(Collection entries)

_____

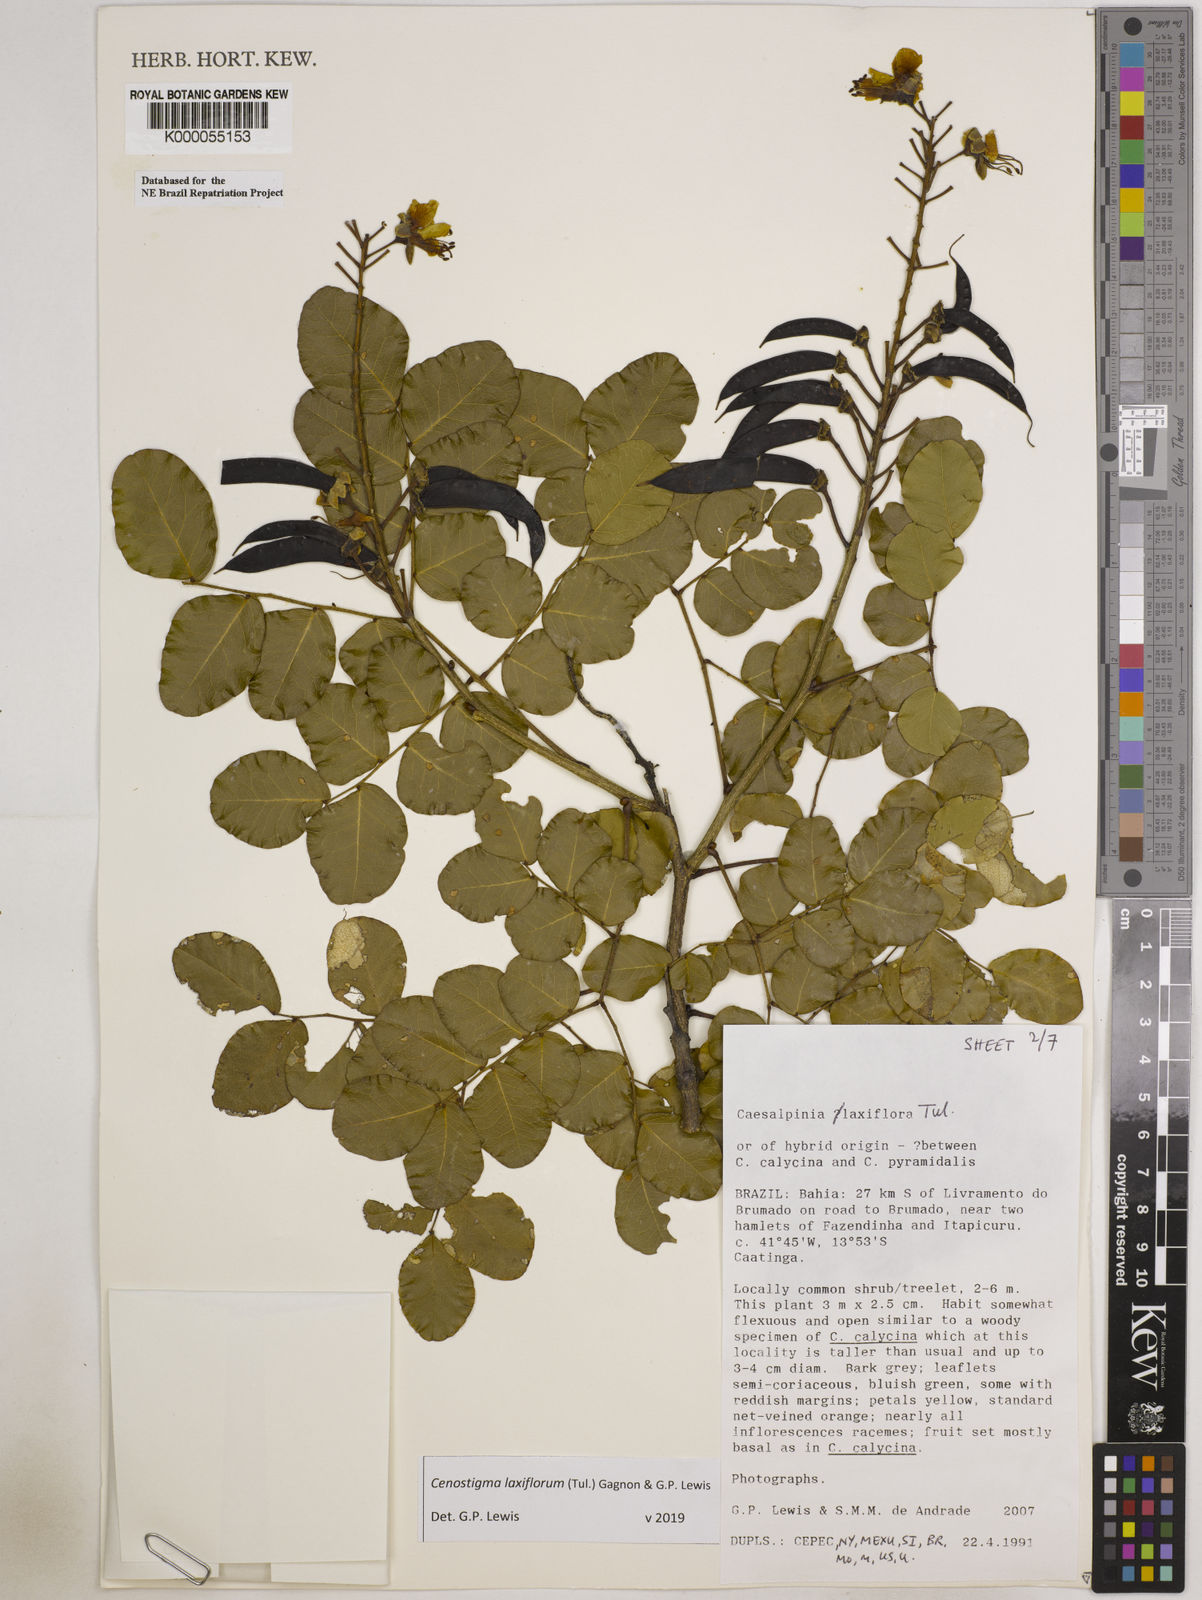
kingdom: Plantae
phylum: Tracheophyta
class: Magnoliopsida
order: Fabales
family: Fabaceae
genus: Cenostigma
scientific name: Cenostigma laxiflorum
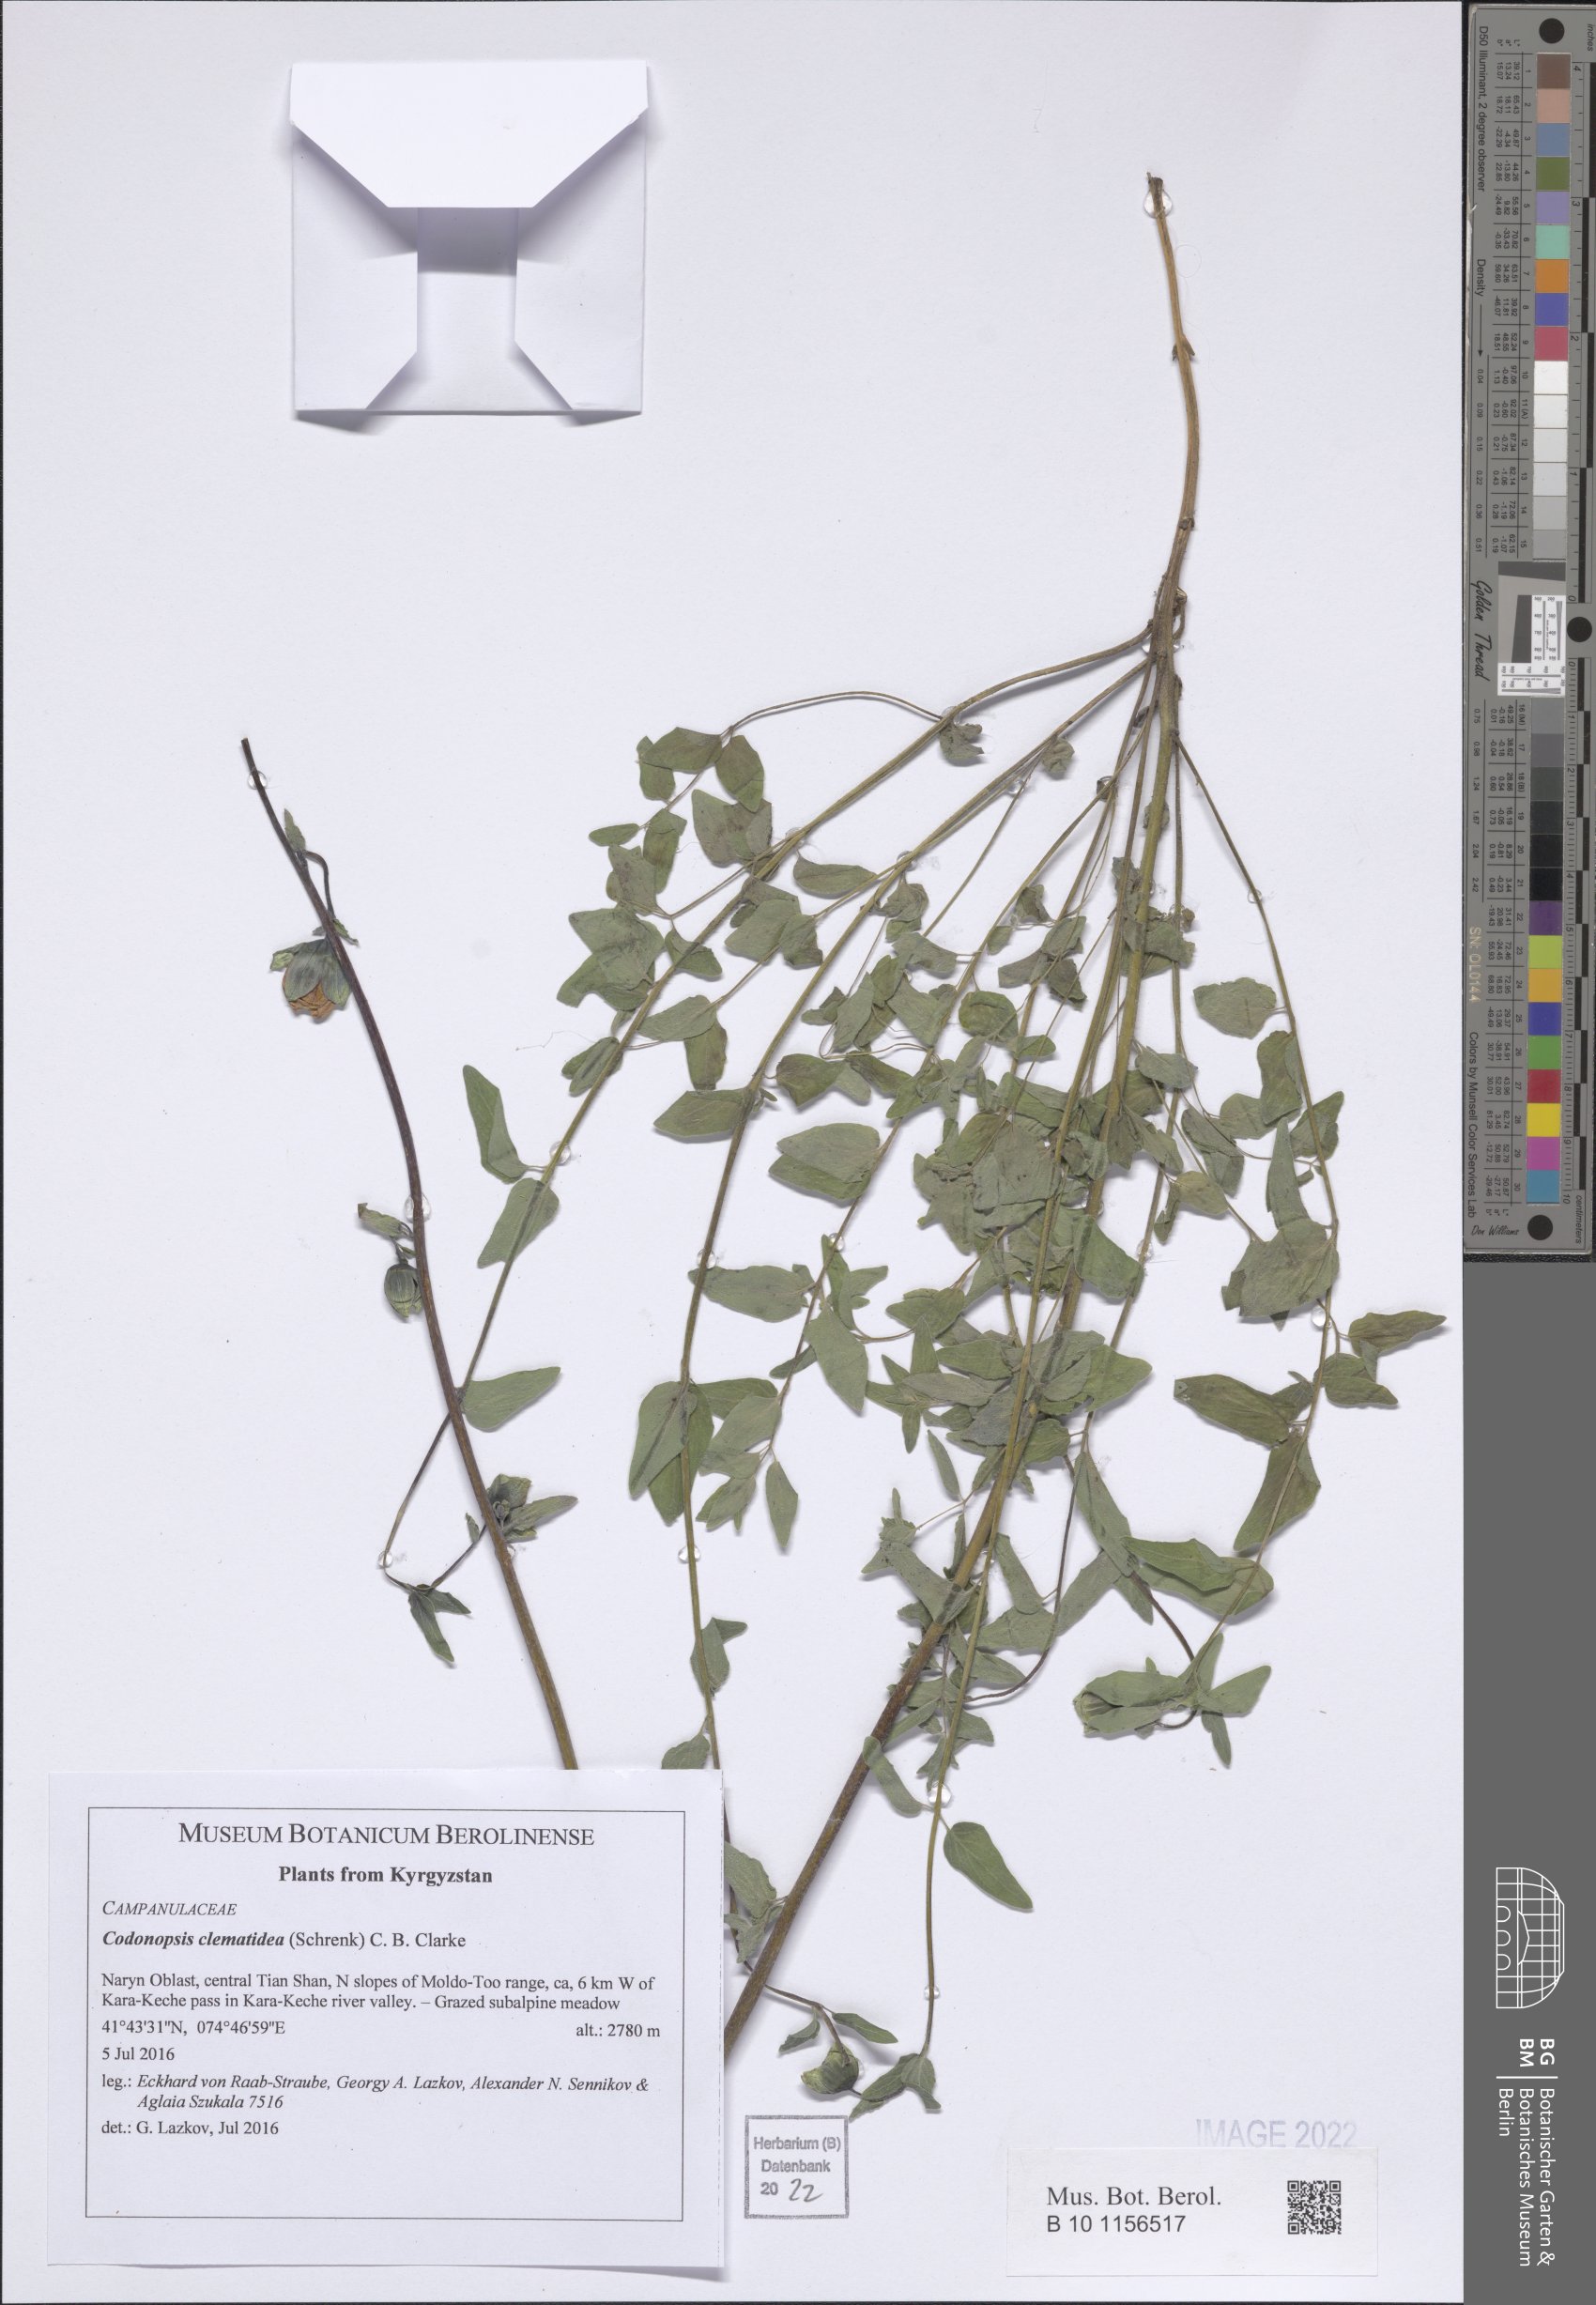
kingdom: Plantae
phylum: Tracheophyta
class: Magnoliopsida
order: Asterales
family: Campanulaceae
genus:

_____

■ **EXERCISE**
Output every line of the data above as a JSON list of strings, one string per line, skipping blank lines. Leave the pictures out.

■ **RESPONSE FOR THIS EXERCISE**
[
  "kingdom: Plantae",
  "phylum: Tracheophyta",
  "class: Magnoliopsida",
  "order: Fabales",
  "family: Fabaceae",
  "genus: Cenostigma",
  "scientific name: Cenostigma laxiflorum",
  "kingdom: Plantae",
  "phylum: Tracheophyta",
  "class: Magnoliopsida",
  "order: Asterales",
  "family: Campanulaceae",
  "genus:"
]